Dalam pandangan Sophia, Jakarta butuh pemimpin yang “galak” dan tegas. Dengan tingkat kompleksitas masalah yang tinggi, kata Sophia, Jakarta tak mencari pemimpin yang hanya baik tuturnya.

“Tapi kalau diperlukan butuh kita orang yang seperti Ahok. Orang yang terlalu lembek itu enggak bisa pimpin Jakarta. Jakarta sudah sangat sangat kompleks masalahnya butuh tangan besi, butuh pemimpin yang galak,” ungkapnya.

“Galak itu kan bukan berarti tidak menghargai orang lain kan. Kita semua juga kalau diperlukan akan galak,” imbuhnya.

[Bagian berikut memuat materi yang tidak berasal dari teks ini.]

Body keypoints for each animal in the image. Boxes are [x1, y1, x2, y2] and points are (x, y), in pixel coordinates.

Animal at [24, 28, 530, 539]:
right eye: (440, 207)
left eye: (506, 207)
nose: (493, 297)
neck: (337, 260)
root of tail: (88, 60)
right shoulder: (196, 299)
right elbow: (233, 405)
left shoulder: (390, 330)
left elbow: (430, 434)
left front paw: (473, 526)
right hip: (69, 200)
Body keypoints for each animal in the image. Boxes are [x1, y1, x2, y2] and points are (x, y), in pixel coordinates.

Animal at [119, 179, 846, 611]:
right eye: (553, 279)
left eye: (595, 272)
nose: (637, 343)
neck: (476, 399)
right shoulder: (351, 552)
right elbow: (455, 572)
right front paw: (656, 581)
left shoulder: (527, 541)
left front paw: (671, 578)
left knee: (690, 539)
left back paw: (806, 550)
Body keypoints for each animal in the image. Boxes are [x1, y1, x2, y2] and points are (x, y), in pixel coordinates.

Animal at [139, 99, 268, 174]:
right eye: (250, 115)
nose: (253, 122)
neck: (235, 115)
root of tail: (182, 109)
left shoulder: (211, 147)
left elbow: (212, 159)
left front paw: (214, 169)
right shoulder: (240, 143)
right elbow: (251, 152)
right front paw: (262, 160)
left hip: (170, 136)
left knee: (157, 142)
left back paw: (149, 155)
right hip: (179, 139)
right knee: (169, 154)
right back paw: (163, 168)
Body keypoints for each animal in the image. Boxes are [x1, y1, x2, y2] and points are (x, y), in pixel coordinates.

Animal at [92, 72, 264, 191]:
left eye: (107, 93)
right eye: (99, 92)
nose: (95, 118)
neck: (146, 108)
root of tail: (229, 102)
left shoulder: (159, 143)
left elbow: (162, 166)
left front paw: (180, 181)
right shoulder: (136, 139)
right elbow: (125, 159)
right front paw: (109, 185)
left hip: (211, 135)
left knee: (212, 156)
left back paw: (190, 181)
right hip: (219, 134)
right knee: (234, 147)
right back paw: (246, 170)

Gaya bicara Ahok menurut Sophia tak menjadi persoalan yang rumit. Terpenting, menurutnya Ahok sudah menunjukkan kinerja yang optimal dalam mewujudkan Jakarta yang lebih baik.

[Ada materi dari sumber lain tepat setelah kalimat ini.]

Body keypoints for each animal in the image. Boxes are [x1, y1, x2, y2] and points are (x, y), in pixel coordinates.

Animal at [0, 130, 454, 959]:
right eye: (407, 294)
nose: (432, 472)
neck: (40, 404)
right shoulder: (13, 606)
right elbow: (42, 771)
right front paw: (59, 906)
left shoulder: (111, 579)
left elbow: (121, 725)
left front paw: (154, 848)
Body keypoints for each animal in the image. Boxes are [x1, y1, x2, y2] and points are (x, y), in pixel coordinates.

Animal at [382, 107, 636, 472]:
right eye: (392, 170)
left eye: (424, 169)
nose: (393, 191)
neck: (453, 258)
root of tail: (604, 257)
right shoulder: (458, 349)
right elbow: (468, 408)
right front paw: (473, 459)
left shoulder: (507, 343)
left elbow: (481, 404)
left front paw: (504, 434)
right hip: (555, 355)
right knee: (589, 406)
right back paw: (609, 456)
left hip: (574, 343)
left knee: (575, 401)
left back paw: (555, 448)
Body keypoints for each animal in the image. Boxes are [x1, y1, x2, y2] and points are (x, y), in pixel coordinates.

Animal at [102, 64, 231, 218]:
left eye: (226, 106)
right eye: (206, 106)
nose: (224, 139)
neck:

“Dari pendidikan misalnya sangat pesat, premanisme sangat berkurang. Korupsi birokrasi? Sangat baik. Jurusnya adalah dari apa yang kita lihat dan saya enggak yakin Jakarta akan membaik kalau bukan di tangan Ahok,” ujarnya.

“Jakarta harus lebih baik, harus, harus, harus. Lebih disiplin, saya enggak yakin yang dua lain bisa. Saya udah lihat hasil kerja Ahok, lebih ada buktinya,” sambung dia

Terkait dengan apa yang menjadi tugasnya sebagai jubir, Sophia menyebut akan lebih banyak bicara soal pendidikan. Dia memang concern di bidang ini, Ia akan membantu Ahok-Djarot mensosialisaskkan program yang terkait dengan dunia ini.

“Saya lebih fokus ke pendidikan di Nasdem, saya lebih concern di pendidikan Indonesia dan saya banyak tanya ke Ahok apa yg sudah dikerjakan di bidang sosbud khususnya pendidikan. Ahok soal pendidikan juga berhasil, salah satu buktinya angka drop out dari high school dari 30 persen jadi 0,5 persen. Kita sudah ngalahin Jogja,” paparnya.

Banyak orang yang merasa tidak suka pada Ahok, tapi pasti ada juga yang mendukung Ahok. Itu merupakan pandangan orang masing-masing. Karna manusia hanyalah manusia, yang tidak sempurna.